Chuck snapped his fingers and grinned.
“Got him!”
And he explained.
On boats with gasoline engines, it was very important that the bilge area was properly ventilated to prevent the buildup of dangerous, highly explosive fumes. A bilge fan was used in cabin cruisers to air out the bilge area and dissipate any fumes that might have leaked out down into the boat’s hull. The standard practice employed by owners and operators of such craft was to turn on the bilge fan and let it run for five or ten minutes prior to starting the engines. If, Chuck commented, something went wrong with the fan and it didn’t actually work when it was turned on, starting the engines could cause a serious fire. If the fan was deactivated but the light showing it in operation wasn’t, the skipper would think the bilges had been cleared when in fact they had not. And, he went on, if someone poured ten gallons of gasoline into the bilges first, it was practically guaranteed that the buildup of fumes would be absolutely fatal when the motors were activated and the sparks generated ignited the explosive gasoline fumes.

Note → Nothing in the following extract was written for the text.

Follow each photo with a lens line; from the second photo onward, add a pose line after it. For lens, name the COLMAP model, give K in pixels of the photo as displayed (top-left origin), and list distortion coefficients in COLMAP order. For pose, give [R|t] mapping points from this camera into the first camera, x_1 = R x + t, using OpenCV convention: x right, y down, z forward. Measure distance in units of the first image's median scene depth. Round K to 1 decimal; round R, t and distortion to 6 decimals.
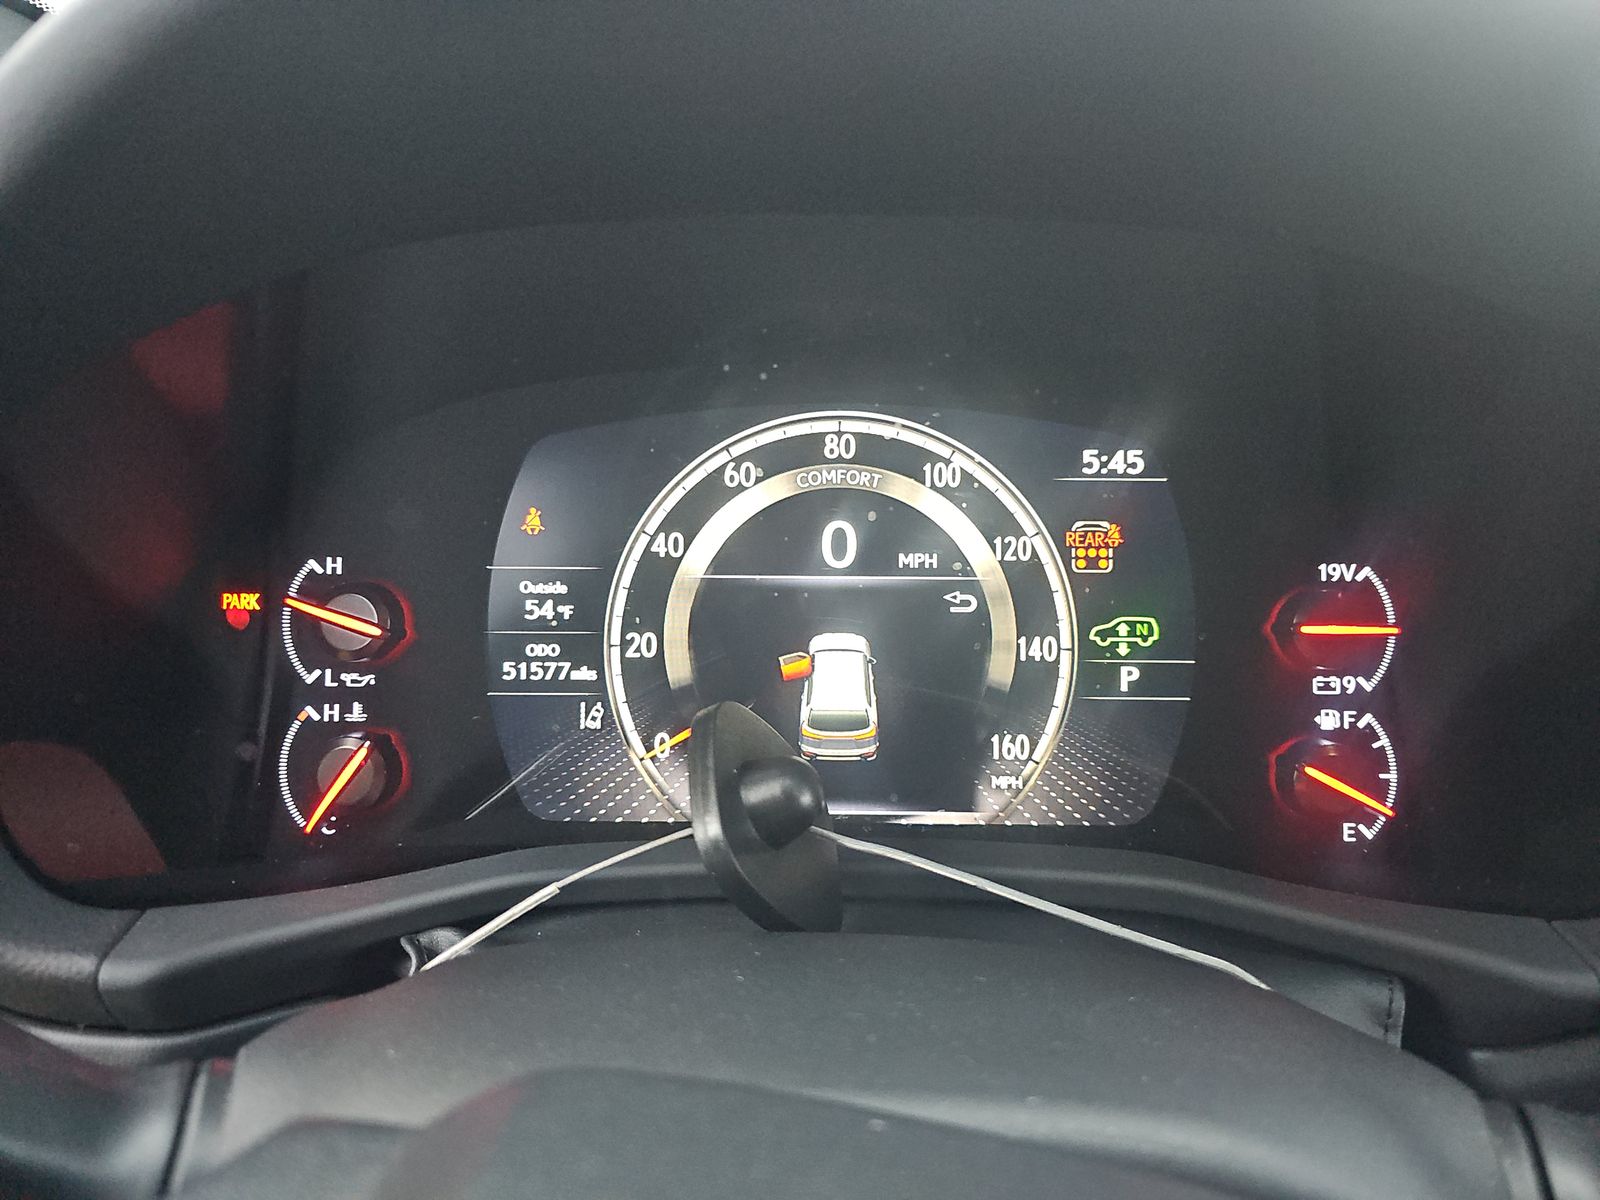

This was an idea that had not occurred to Claude but he immediately saw the thrust of it and agreed, in high good humor, that it was the best way to blow up Collins.
The trick, of course, was to get Collins on the boat after it had been primed.
It was Gwen’s suggestion that offered the best solution.
“Chuck, I’ve heard you mimic people before. You do a perfect Lars. Could you imitate LeBec?”
“Why shit yes,” Chuck said, seeing the sense of the matter, “Hell yes! I can call Collins on his private phone, tell him I’m LeBec and give him a ration of crap. And then…” he jumped up, laughing, “tell him I have something for him but that’s it’s so important that we have to meet on his boat! Oh yes, dear, that’s the way to go!”
And having made the decision, he was immensely relieved. Collins, to be sure, was still alive and still very dangerous but the fact that a sensible plan for destroying him had been birthed greatly reduced the mounting tension. They were all discovering what Chuck already knew. An aggressive offense is always better than a passive defense. One did not merely wait to be struck like a terrified, cowering rabbit but moved like the hunting fox and the movement itself generated action and action-generated confidence.